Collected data
──────────

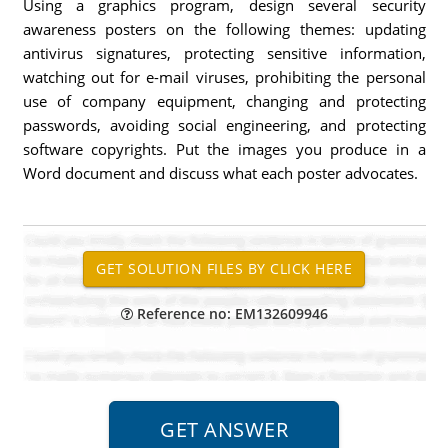
Using a graphics program, design several security
awareness posters on the following themes: updating
antivirus signatures, protecting sensitive information,
watching out for e-mail viruses, prohibiting the personal
use of company equipment, changing and protecting
passwords, avoiding social engineering, and protecting
software copyrights. Put the images you produce in a
Word document and discuss what each poster advocates.
Reference no: EM132609946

──────────

Exercise details » Return every line of the records in which the word "protecting" is found.

Solution to the exercise »
antivirus signatures, protecting sensitive information,
use of company equipment, changing and protecting
passwords, avoiding social engineering, and protecting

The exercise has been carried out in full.